TextConstants at: #HttpAuthorize
- You may want to use a different realm.
WebRequest>getReply
- Use the name of your local proxy server or eliminate the first line if you don't care.
WebRequest>noProxy
- Write about your own proxy policy (if you have one, see
WebRequest>getReply
).
WebRequest>robots
- Insert your robot policy.
WebRequest>title
- Adjust the header to your local needs.
WebRequest>getReply
- Adjust the page footer to your local needs.
Headless operation
To run the server without a GUI you need the headless version of the 2.3 Unix VM. Prepare the image by first setting the timeout value in ProcessorScheduler class>idleProcess
to 10000000, thus letting the server sleep for 10 seconds if nothing happens. Then start the server by executing (after adapting port and log name to your needs)WebRequest serveOnPort: 8080 loggingTo: 'test.log'.
Sensor mousePoint = (0@0) ifTrue: [ Smalltalk snapshot: false andQuit: true ]
The second line will shut down the VM when the server is stopped when running headless but will leave it up when in GUI mode. Then invoke a snapshot via a web browser, stop the server - again via the browser, shut down the VM and restart the image with the headless VM.
Note that the VM will shut down immediately. Why ? You have encountered the roll forward mechanism :-)
The previus steps had left behind a log file with a shutdown command as the last (and probably only) line. Obediently the server has executed it. Simply start again since the roll forward has removed the old log. Of course you can manually remove the log before starting the headless VM.
When you open an image in GUI mode that has been saved in headless mode you will find that the window has shrunk to a small size. Just enlarge it as needed.
Multithreading
An area to tread with caution as one can easily corrupt data with improper synchronization !
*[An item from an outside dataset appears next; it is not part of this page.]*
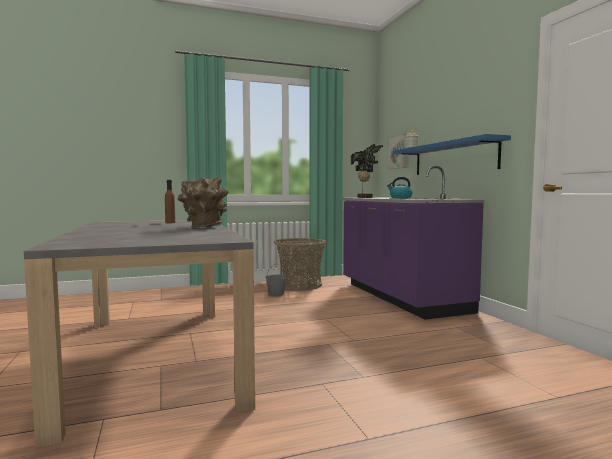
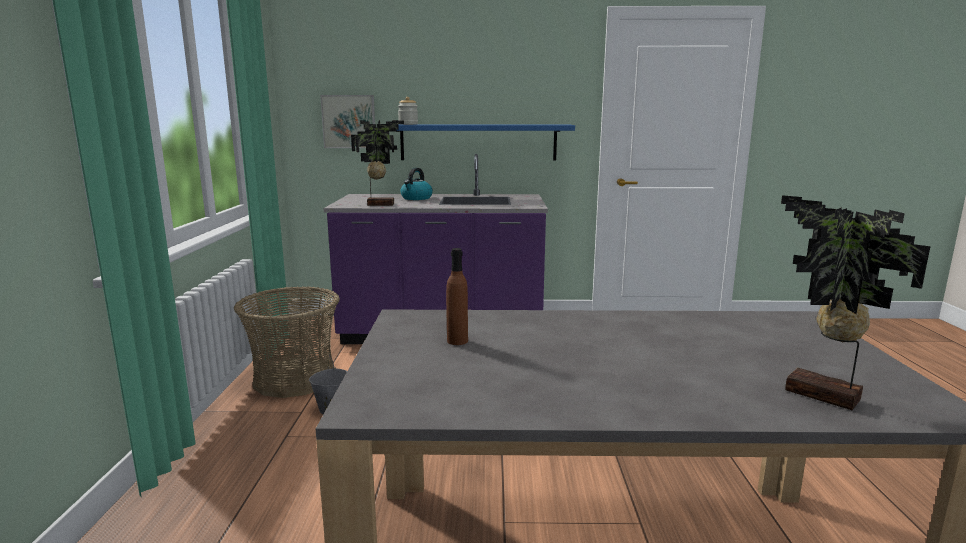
camera: 70 degrees left, 10 degrees up
(89, 238) = (822, 397): none -> potted plant
(204, 227) = (599, 321): brown vase -> none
Furthermore the roll forward scheme requires strict serialization of updates to work properly.
Currently only rudimentary multithreading support - geared to simple report generation - is implemented (see WebRequest class>threadTest:
). There is no provision for locking so a background process must not change any shared data (even by generating hyperlinks) and must take into account that other processes might change shared data it reads.